Top of DATA PROVIDED
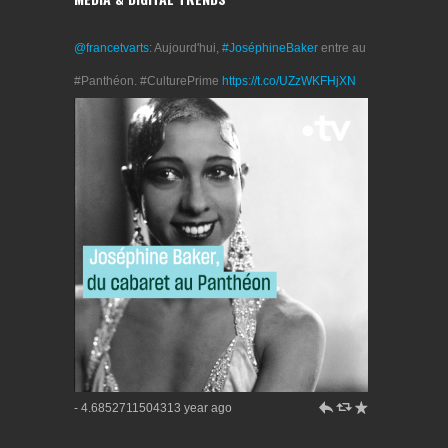
@francetvarts
: Aujourd'hui,
#JoséphineBaker
entre au
#Panthéon. #CulturePrime
https://t.co/UZzWKFHjXN
h
J
R
- 4.6852711504313 year ago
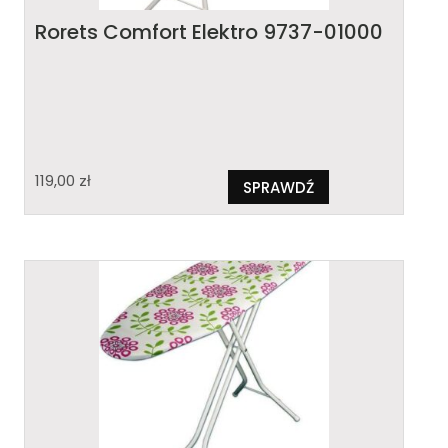
Rorets Comfort Elektro 9737-01000
119,00
zł
SPRAWDŹ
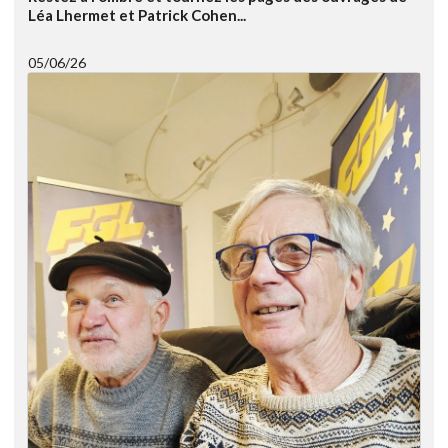
Léa Lhermet et Patrick Cohen...
05/06/26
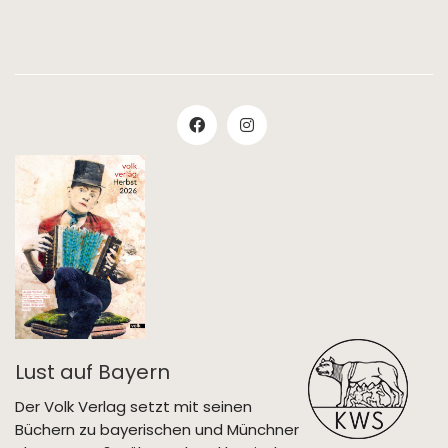
Lust auf Bayern
Der Volk Verlag setzt mit seinen
Büchern zu bayerischen und Münchner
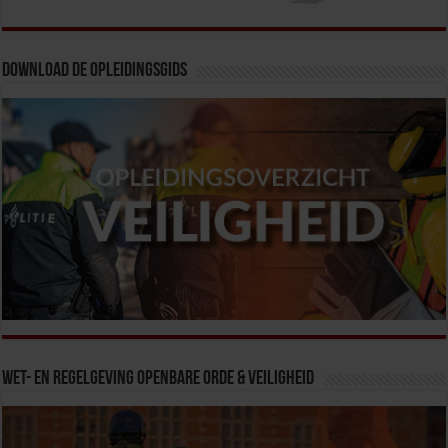
Download de opleidingsgids
Wet- en Regelgeving Openbare Orde & Veiligheid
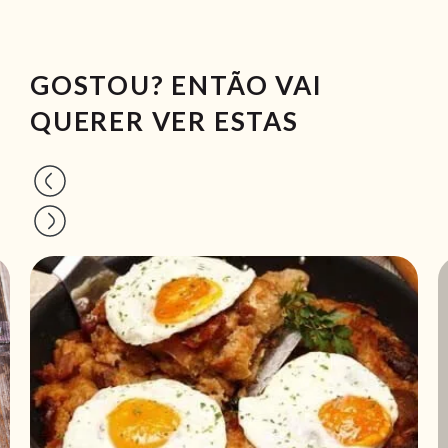
GOSTOU? ENTÃO VAI
QUERER VER ESTAS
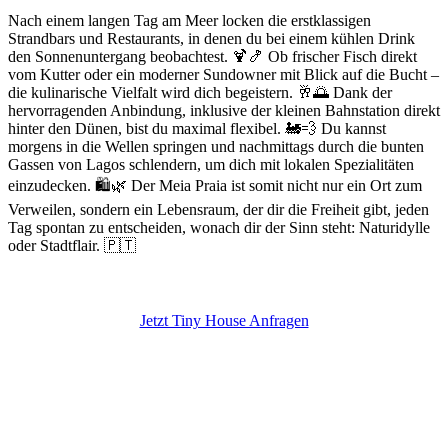
Nach einem langen Tag am Meer locken die erstklassigen
Strandbars und Restaurants, in denen du bei einem kühlen Drink
den Sonnenuntergang beobachtest. 🍹🍤 Ob frischer Fisch direkt
vom Kutter oder ein moderner Sundowner mit Blick auf die Bucht –
die kulinarische Vielfalt wird dich begeistern. 🥂🌅 Dank der
hervorragenden Anbindung, inklusive der kleinen Bahnstation direkt
hinter den Dünen, bist du maximal flexibel. 🚂💨 Du kannst
morgens in die Wellen springen und nachmittags durch die bunten
Gassen von Lagos schlendern, um dich mit lokalen Spezialitäten
einzudecken. 🛍️🌿 Der Meia Praia ist somit nicht nur ein Ort zum
Verweilen, sondern ein Lebensraum, der dir die Freiheit gibt, jeden
Tag spontan zu entscheiden, wonach dir der Sinn steht: Naturidylle
oder Stadtflair. 🇵🇹
Jetzt Tiny House Anfragen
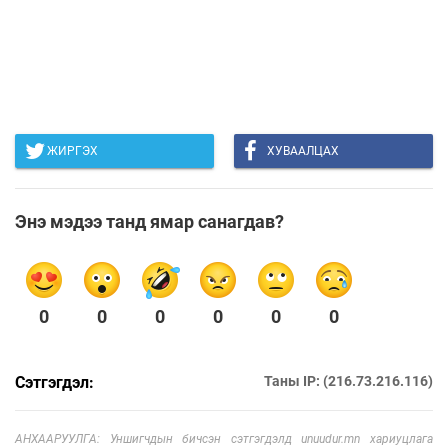
ЖИРГЭХ
ХУВААЛЦАХ
Энэ мэдээ танд ямар санагдав?
0
0
0
0
0
0
Сэтгэгдэл:
Таны IP: (216.73.216.116)
АНХААРУУЛГА: Уншигчдын бичсэн сэтгэгдэлд unuudur.mn хариуцлага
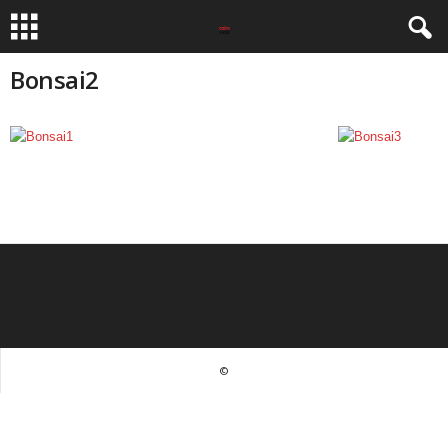
Bonsai2
©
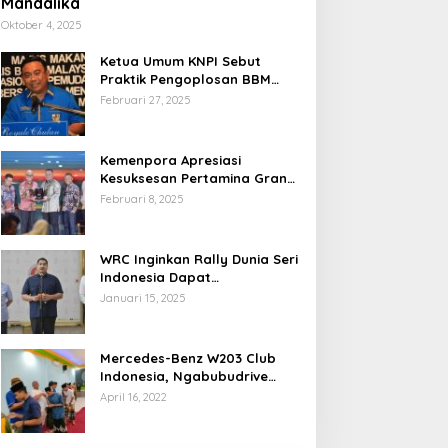
Mandalika
Oktober 4, 2025
Ketua Umum KNPI Sebut
Praktik Pengoplosan BBM
Cederai Kepercayaan
Februari 27, 2025
Masyarakat
Kemenpora Apresiasi
Kesuksesan Pertamina Grand
Prix of Indonesia 2024
Februari 8, 2025
WRC Inginkan Rally Dunia Seri
Indonesia Dapat
Terselenggara 2026
Januari 15, 2025
Mendatang
Mercedes-Benz W203 Club
Indonesia, Ngabubudrive
Ramadhan 2022
April 16, 2022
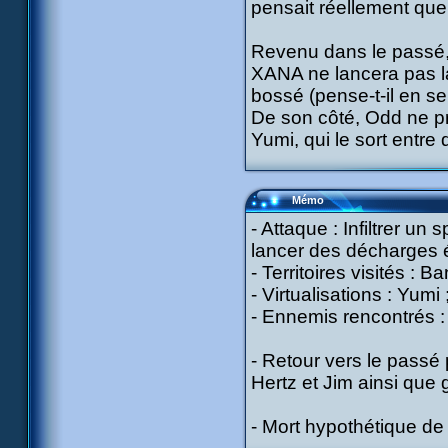
pensait réellement que 
Revenu dans le passé, l
XANA ne lancera pas la
bossé (pense-t-il en se
De son côté, Odd ne pre
Yumi, qui le sort entre 
Mémo
- Attaque : Infiltrer u
lancer des décharges é
- Territoires visités : B
- Virtualisations : Yumi 
- Ennemis rencontrés : 
- Retour vers le pass
Hertz et Jim ainsi que 
- Mort hypothétique de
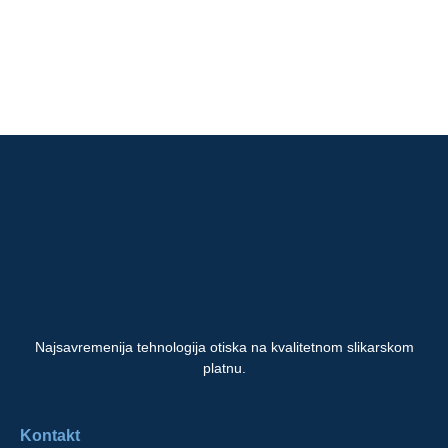
Najsavremenija tehnologija otiska na kvalitetnom slikarskom
platnu.
Kontakt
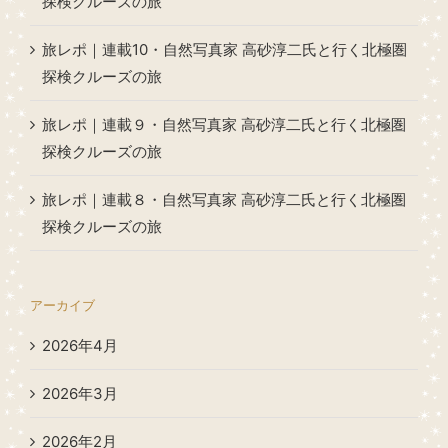
探検クルーズの旅
旅レポ｜連載10・自然写真家 高砂淳二氏と行く北極圏
探検クルーズの旅
旅レポ｜連載９・自然写真家 高砂淳二氏と行く北極圏
探検クルーズの旅
旅レポ｜連載８・自然写真家 高砂淳二氏と行く北極圏
探検クルーズの旅
アーカイブ
2026年4月
2026年3月
2026年2月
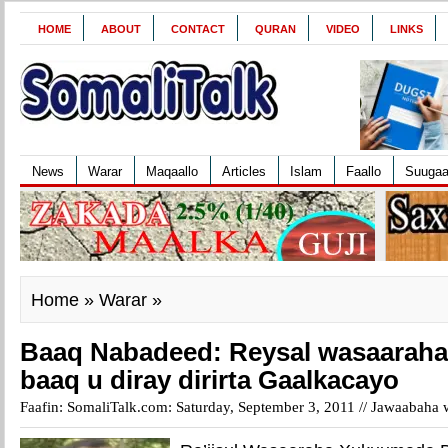
HOME
ABOUT
CONTACT
QURAN
VIDEO
LINKS
News
Warar
Maqaallo
Articles
Islam
Faallo
Suuga
Home
»
Warar
»
Baaq Nabadeed: Reysal wasaarah
baaq u diray dirirta Gaalkacayo
Faafin: SomaliTalk.com: Saturday, September 3, 2011 //
Jawaabaha w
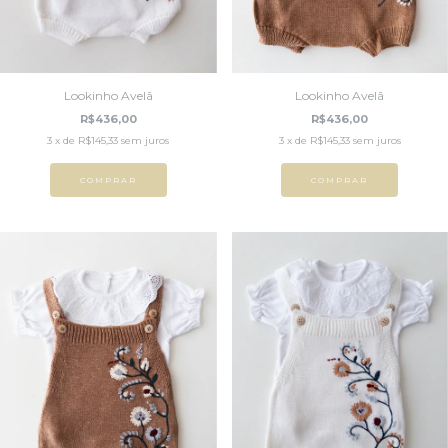
Lookinho Avelã
Lookinho Avelã
R$436,00
R$436,00
3
x de
R$145,33
sem juros
3
x de
R$145,33
sem juros
COMPRAR
COMPRAR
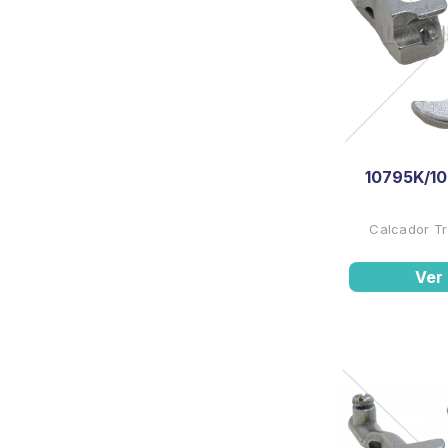
10795K/10
Calcador Tr
Ver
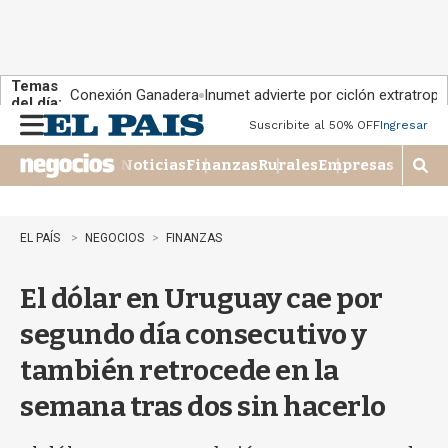
Temas
Conexión Ganadera
Inumet advierte por ciclón extratropi
del día:
Suscribite al 50% OFF
Ingresar
M
e
Noticias
Finanzas
Rurales
Empresas
n
M
u
o
s
t
EL PAÍS
NEGOCIOS
FINANZAS
r
a
El dólar en Uruguay cae por
r
b
segundo día consecutivo y
�
s
también retrocede en la
q
u
semana tras dos sin hacerlo
e
d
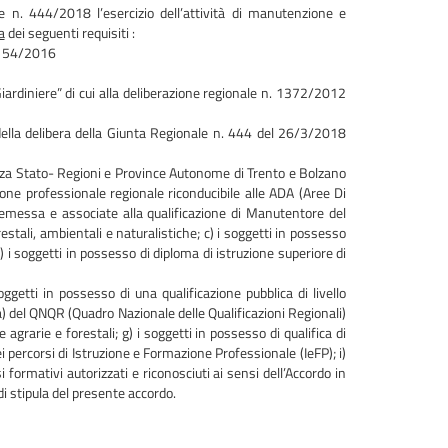
e n. 444/2018 l’esercizio dell’attività di manutenzione e
a
dei seguenti requisiti :
L. 154/2016
Giardiniere” di cui alla deliberazione regionale n. 1372/2012
 della delibera della Giunta Regionale n. 444 del 26/3/2018
erenza Stato- Regioni e Province Autonome di Trento e Bolzano
ione professionale regionale riconducibile alle ADA (Aree Di
remessa e associate alla qualificazione di Manutentore del
restali, ambientali e naturalistiche; c) i soggetti in possesso
) i soggetti in possesso di diploma di istruzione superiore di
 soggetti in possesso di una qualificazione pubblica di livello
à) del QNQR (Quadro Nazionale delle Qualificazioni Regionali)
e agrarie e forestali; g) i soggetti in possesso di qualifica di
ei percorsi di Istruzione e Formazione Professionale (IeFP); i)
 formativi autorizzati e riconosciuti ai sensi dell’Accordo in
i stipula del presente accordo.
Bottom of DATA PROVIDED
■ **DIRECTIONS**
Repeat, word for word and with no pictures, only the lines running from the beginning of the data to the line that contains "den Sonnenuntergang beobachtest.".

■ **SOLUTION FOR THIS EXERCISE**
@francetvarts
: Aujourd'hui,
#JoséphineBaker
entre au
#Panthéon. #CulturePrime
https://t.co/UZzWKFHjXN
h
J
R
- 4.6852711504313 year ago
Rorets Comfort Elektro 9737-01000
119,00
zł
SPRAWDŹ
Léa Lhermet et Patrick Cohen...
05/06/26
Lust auf Bayern
Der Volk Verlag setzt mit seinen
Büchern zu bayerischen und Münchner
Download de opleidingsgids
Wet- en Regelgeving Openbare Orde & Veiligheid
GOSTOU? ENTÃO VAI
QUERER VER ESTAS
Nach einem langen Tag am Meer locken die erstklassigen
Strandbars und Restaurants, in denen du bei einem kühlen Drink
den Sonnenuntergang beobachtest. 🍹🍤 Ob frischer Fisch direkt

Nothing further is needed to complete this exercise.